GAN has been a bad fit for Google from the very beginning. As Google has extended its tentacles into almost every aspect of online marketing, so the conflicts created by it having its own affiliate network became more apparent. Stories about publishers being unable to promote certain products, or to buy traffic from other search engines or even to get their promotional emails past Gmail’s filters were commonplace.

What was worse was that the GAN interface and tracking technology fell behind the competition some time ago and they have never seemed to want to invest in improving it. Certainly, as we compiled the Blue Book rankings each years, it was clear that affiliates were becoming more and more disillusioned, even as GAN’s staff bitched at us at their relatively lowly ranking.

The truth is that GAN was a distraction for Google and is just too small a part of their business to bother with. The trouble for companies like Google is that affiliate marketing is hard to scale – you need lots of affiliate managers and customer care. Google likes businesses that will run on algorithms, and the one that is running away with the online retail algorithm is Amazon. Amazon Marketplace is making billions of dollars. Marketplaces generally are where major companies like Rakuten are investing their money. That’s why Google is building out Google Shopping as fast as it can.

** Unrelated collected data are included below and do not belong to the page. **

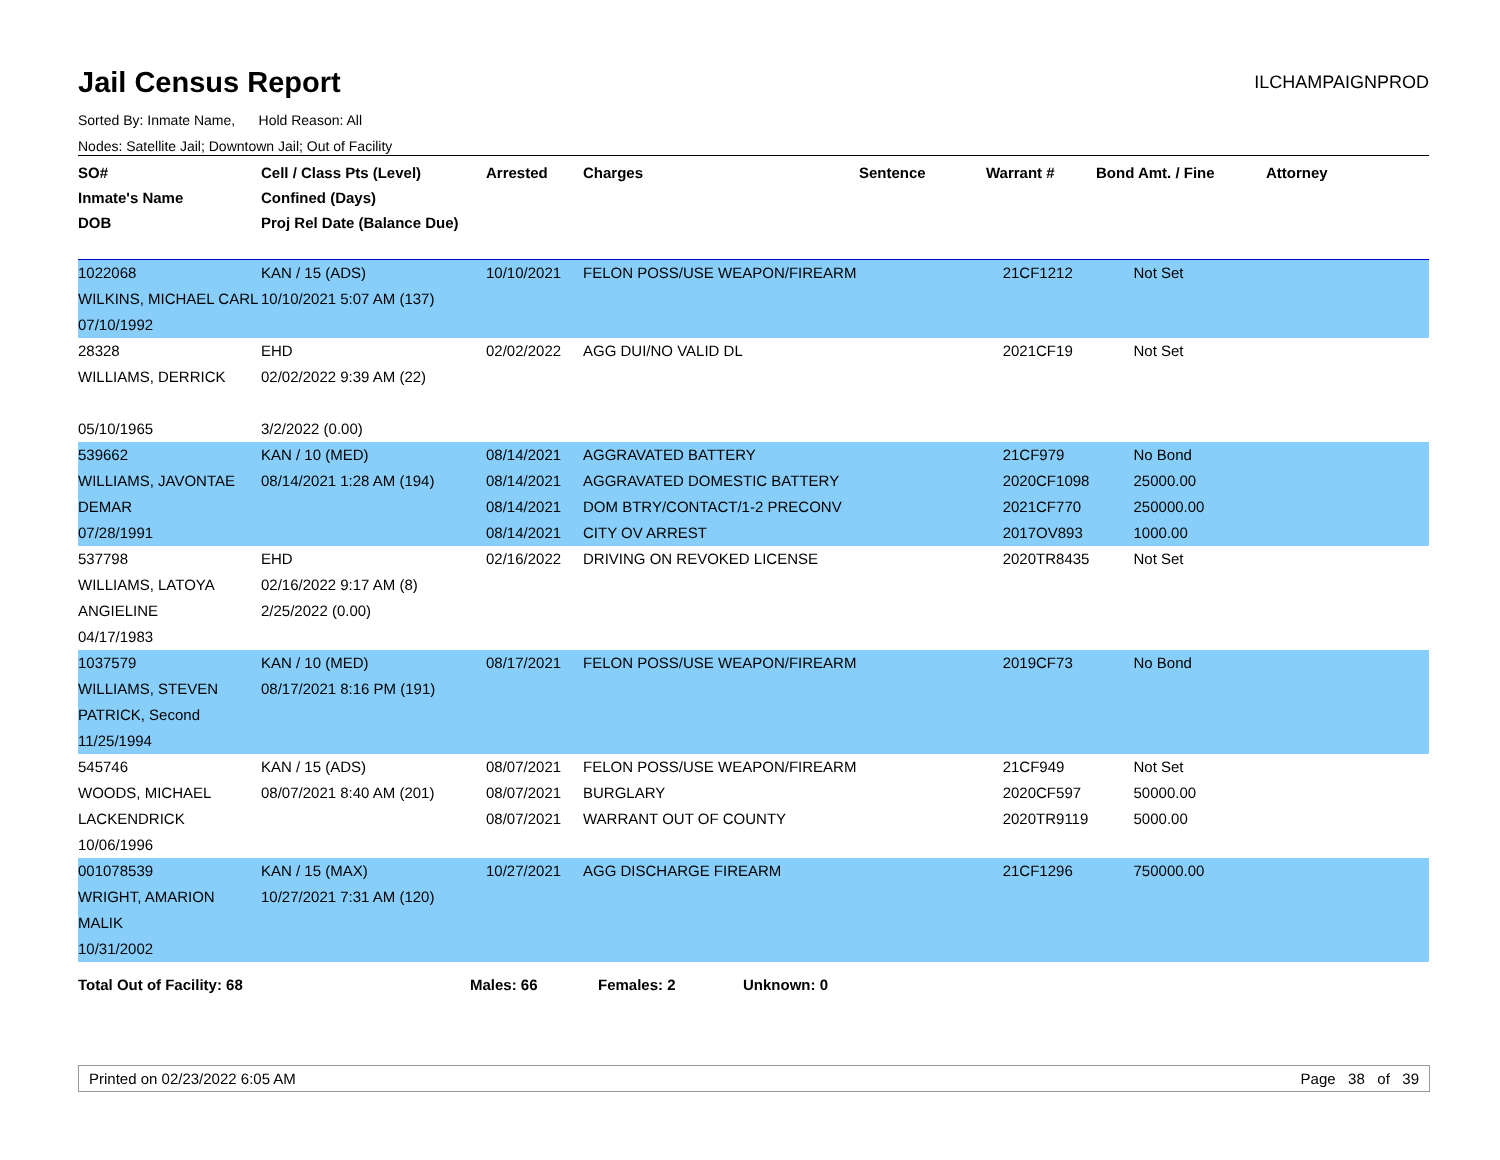Jail Census Report
ILCHAMPAIGNPROD
Sorted By: Inmate Name, Hold Reason: All
Nodes: Satellite Jail; Downtown Jail; Out of Facility
| SO# Inmate's Name DOB | Cell / Class Pts (Level) Confined (Days) Proj Rel Date (Balance Due) | Arrested | Charges | Sentence | Warrant # | Bond Amt. / Fine | Attorney |
| --- | --- | --- | --- | --- | --- | --- | --- |
| 1022068 WILKINS, MICHAEL CARL 07/10/1992 | KAN / 15 (ADS) 10/10/2021 5:07 AM (137) | 10/10/2021 | FELON POSS/USE WEAPON/FIREARM | | 21CF1212 | Not Set | |
| 28328 WILLIAMS, DERRICK 05/10/1965 | EHD 02/02/2022 9:39 AM (22) 3/2/2022 (0.00) | 02/02/2022 | AGG DUI/NO VALID DL | | 2021CF19 | Not Set | |
| 539662 WILLIAMS, JAVONTAE DEMAR 07/28/1991 | KAN / 10 (MED) 08/14/2021 1:28 AM (194) | 08/14/2021 08/14/2021 08/14/2021 08/14/2021 | AGGRAVATED BATTERY AGGRAVATED DOMESTIC BATTERY DOM BTRY/CONTACT/1-2 PRECONV CITY OV ARREST | | 21CF979 2020CF1098 2021CF770 2017OV893 | No Bond 25000.00 250000.00 1000.00 | |
| 537798 WILLIAMS, LATOYA ANGIELINE 04/17/1983 | EHD 02/16/2022 9:17 AM (8) 2/25/2022 (0.00) | 02/16/2022 | DRIVING ON REVOKED LICENSE | | 2020TR8435 | Not Set | |
| 1037579 WILLIAMS, STEVEN PATRICK, Second 11/25/1994 | KAN / 10 (MED) 08/17/2021 8:16 PM (191) | 08/17/2021 | FELON POSS/USE WEAPON/FIREARM | | 2019CF73 | No Bond | |
| 545746 WOODS, MICHAEL LACKENDRICK 10/06/1996 | KAN / 15 (ADS) 08/07/2021 8:40 AM (201) | 08/07/2021 08/07/2021 08/07/2021 | FELON POSS/USE WEAPON/FIREARM BURGLARY WARRANT OUT OF COUNTY | | 21CF949 2020CF597 2020TR9119 | Not Set 50000.00 5000.00 | |
| 001078539 WRIGHT, AMARION MALIK 10/31/2002 | KAN / 15 (MAX) 10/27/2021 7:31 AM (120) | 10/27/2021 | AGG DISCHARGE FIREARM | | 21CF1296 | 750000.00 | |
Total Out of Facility: 68 Males: 66 Females: 2 Unknown: 0
Printed on 02/23/2022 6:05 AM Page 38 of 39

Google Shopping killed Google Affiliate Network. It’s that simple.

The reality is that Google killing GAN is the right thing for them to do, and that it is good for everybody else as well. Google gets to concentrate on what they are good at. Publishers will find other networks that are frankly better. The options for merchants will expand once they have worked through the transition away from GAN. And other, better networks will pick up the slack.

The affiliate marketing industry doesn’t need to mourn a second-rate network owned by an uncaring parent company with conflicting business interests. It’s better this way, for all of us.